Mais revenons à notre troupeau de vaches (ou de boeufs), dont les cent têtes contenues dans cette ‘hécatombe’ sont à prendre au sens figuré, en tout cas à notre époque. C’était un peu moins vrai au temps des Grecs qui, pour un certain nombre de sacrifices offerts aux dieux, se faisaient un devoir (et peut-être un plaisir, allez savoir) d’égorger cent bêtes; mais, rapidement, le nombre devint très approximatif et aussi symbolique que les ‘Trois Messes Basses’ de Dom Balaguère un soir de Noël au fumet d’oie farcie.

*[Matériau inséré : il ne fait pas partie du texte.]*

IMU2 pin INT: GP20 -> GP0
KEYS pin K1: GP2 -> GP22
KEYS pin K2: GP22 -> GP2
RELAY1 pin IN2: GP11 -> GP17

Voilà pourquoi, au fil des siècles, une hécatombe, qui était censée décrire à l’origine un carnage dans le pré, a peu à peu perdu de sa force pour évoquer un nombre ‘important’ de décès, en général accidentels…En effet, on ne parle pas d’hécatombe (mais de noble tradition) à la fin d’une saison tauromachique, même si l’on a passé par le fil de l’épée une liste équivalente de taureaux, pour lesquels, du coup, le mot serait tout à fait justifié. Paradoxalement, il est même tout à fait rare d’appliquer le terme à des animaux: quand vous avez vidé deux bombes anti-moustiques autour de la table du dîner pendant l’été, vous vous targuez rarement d’avoir fait une hécatombe; et encore moins si vous êtes l’un des derniers assassins d’éléphants d’Afrique ou de tigres du Bengale.

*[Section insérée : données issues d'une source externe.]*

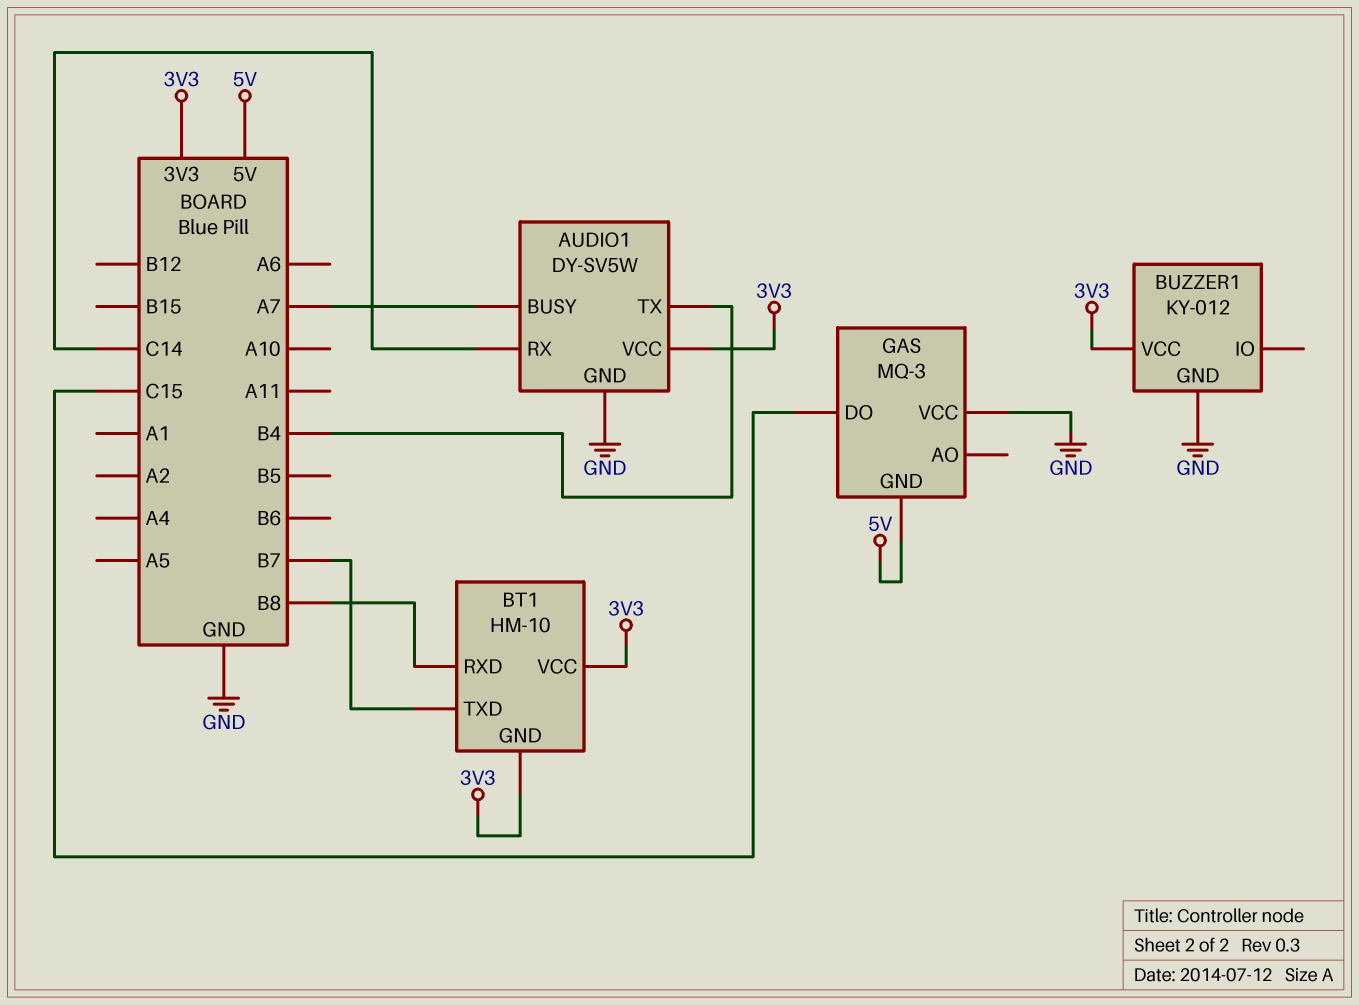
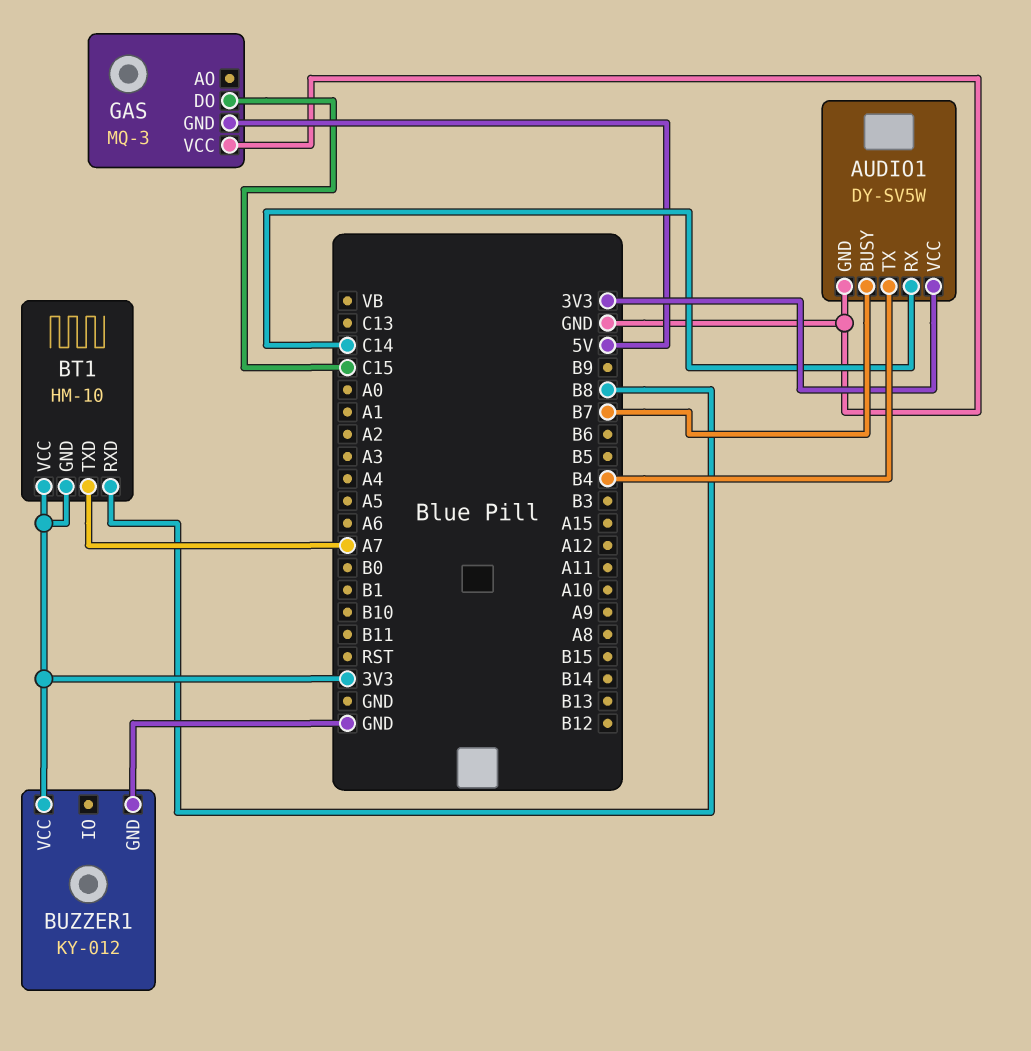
AUDIO1 pin BUSY: A7 -> B7
BT1 pin TXD: B7 -> A7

Apparaissant parfois à la suite d’un crash aérien particulièremenet meurtrier (même s’il n’y avait que 23 passagers à bord), le mot ne peut pas davantage s’appliquer au coup de sang meurtrier d’un gamin entrant dans une école muni d’une mitraillette (sauf à considérer les élèves comme des moutons, même simples ovins). Tout aussi indélicate a été l’utilisation de cette expression pour qualifier la mort de personnes âgées lors d’une canicule (‘Hécatombe dans les maisons de retraites’ titraient les journaux. Ah, les vaches!)…Il ne nous reste plus alors que la traditionnelle -et donc peu imaginative- ‘hécatombe’ d’automobilistes lors du grand chassé-croisé (3) des vacances, comme si l’on avait conduit à l’abattoir les victimes de la route (encore que…).

En conclusion, on peut donc dire que le virus Ebola ne saurait être à l’origine d’une hécatombe, ce dont se chargera bien l’ESB (Encéphalopathie Spongiforme Bovine) dans une étable, ou, au pire, un virus H1N1 dans un poulailler. Remarquez, dans le contexte humain, le mot a au moins une qualité, celle de donner bien involontairement raison à la désormais célèbre saillie du Général de Gaulle affirmant que «les Français sont des veaux». Sans compter les boeufs, encore plus nombreux que cent…

(1) voir aussi précédente chronique sur ‘panique’
(2) On ne dit pas ‘fausse rumeur’; une rumeur en soi est déjà fausse. Une fausse rumeur est donc une ‘vraie information’.
(3) Si une année vous lisez une autre expression, écrivez moi, d’autant qu’il faudrait alors parler de ‘transhumance’ (étymologiquement: changement de terrain)!